What Doesn’t Work

I put out a call for challenge requests and got some interesting ones, but what struck me that that many of them were most interesting for why they don’t work, so I’m going to be doing counter-examples today. These are all things you might want to do in a game, but they’re not necessarily good candidates for the combative model of challenges.

1. Convincing a judge that the defendant is innocent
I admit I’d be leery of trying this on in play because it’s very hard to draw in the whole group. Legal arguments support tag teaming very poorly. However, you could make a larger challenge out of the investigation AND the case, especially if you were willing to go all Law & Order on it. That is to say, the investigation actions could diminish the SP of the prosecution’s case to the point where the lawyer’s arguments can do enough damage to the case to finish it off.

The problem with this is that it’s difficult to create any real sense of urgency to this. There’s potentially big stakes (especially if the player’s are arguing their own case) but it’s difficult to come up with ways for the investigators and lawyers to be threatened. Instead, you’d need to do something like put this on a timeline, allowing only a limited number of rounds. Mechanically, this works fine, but it overlooks one key element: If players are doing an investigation, then it’s probably because they _like_ investigation, so doing it entirely as abstract rolls probably removes some of their enjoyment of figuring it out.

So while I wouldn’t make a challenge out of it, I might steal a bit from the model to mix with an idea from Gumshoe, and put clues behind small challenges that generally don’t fight back. That is to say, players will always be able to find the clues, so long as they look for them. If the philosophy of this approach is uncomfortable, then there’s no need to use it. It’s just an idea for using clues to get to other things, rather than playing to get to clues.

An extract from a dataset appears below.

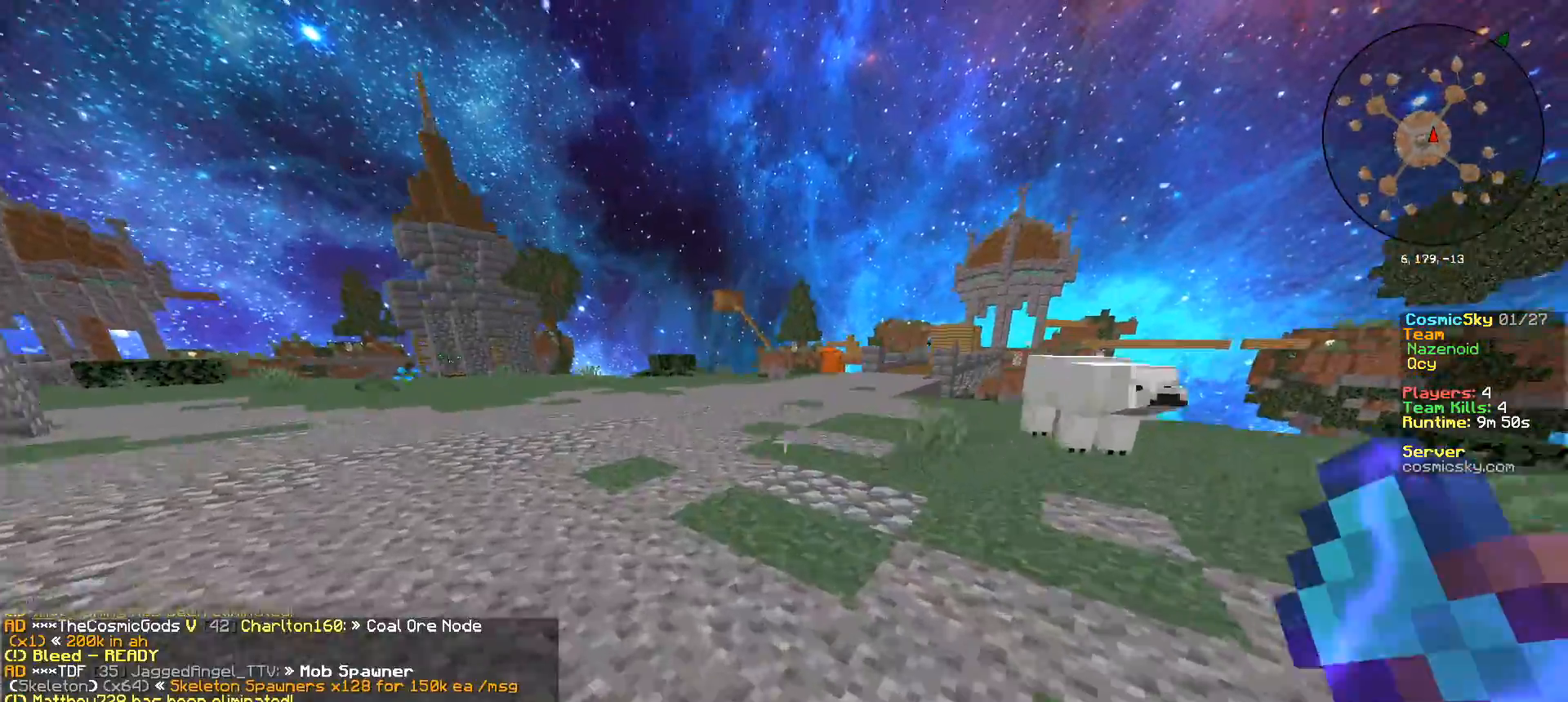
{"keys": ["a", "w"], "mouse": [], "events": []}
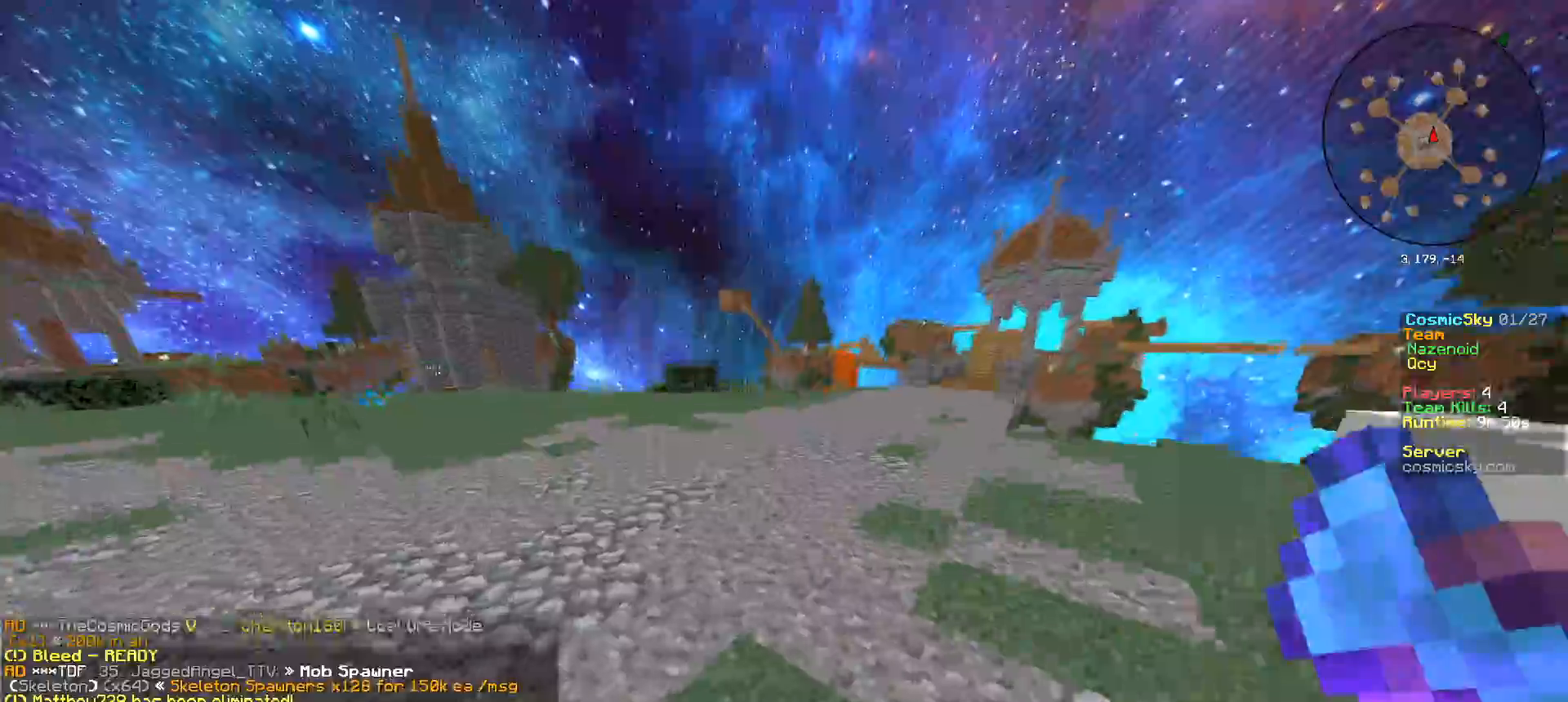
{"keys": ["d", "w"], "mouse": [], "events": [[200, "a", "up"], [451, "d", "down"]]}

2. Indiana Jones Escaping from the Rolling Boulder

Fred actually did this one very effectively in play. Putting the boulder on the map and simply moving it forward was more than enough of a threat to represent the idea.

3. Research something in a library

Research is pretty boring stuff under the best of circumstances, but unless the books are jumping off the shelves to attack the players, there’s not much back and forth to it. You’re pretty much just marking time to get the job done. Curiously, this is one of the tasks that a vanilla skill challenge can handle quickly and discretely, provided you think letting your players fail at research isn’t super lame. Which it is, if it’s plot-driving.

Of course, if the books ARE attacking the characters, then you may have the most awesome library ever.

4. Survive a Plague

This is an interesting one for a couple of reasons (setting aside existing disease rules, which are actually pretty good). First and foremost, are you _really_ going to let your characters die from the plague? I mean, I guess you might if you’ve got some crazed ideas about realism, but would that really make a fun game for anybody?

Second, it’s very passive. Unless you want to roll a lot of hand-washing and water-boiling actions, then this is not going to be a lot of fun or particularly interesting.

Both of these suggest that this might be a great _backdrop_ to something else (dealing with a dungeon while fighting off a disease is one of those ideas that’s good on paper, but has been lame in every published implementation I’ve scene). Alternately, it might be a good problem at a larger scale (protect a town from the depredations of plague) , but on a personal level, it’s just not engaging enough.


So why talk about what doesn’t work? Because I think that’s important to understanding a tool. See, here’s the thing: I _could_ use the combative challenge to model any of those things, and when I was younger, I had a sort of geeky machismo which would want to do so just to illustrate that this particular tool “can do anything!”. That was a little silly, because I wasn’t smart enough to distinguish between something you can do and something that’s not worth doing.

The purpose of this idea is not to create some sort of super-catchall replacement that keeps you from ever having to use another tool. It’s to add another tool to your bag, one that handles a different kind of situation. Yes, you might use this method and stop using skill challenges (or vice versa), but as a GM, you’ll be better prepared for play if you could use either, and can pick the tool that best fits the situation (or better yet, steal parts from both or either tool as needed).

This is one of those things that books and rules can only help so much with. They can help tell a GM how to use EVERYTHING, or how to use one thing really well, but the reality of play is going to take you somewhere between those points, and learning what not to use is a critical skill in navigating those waters.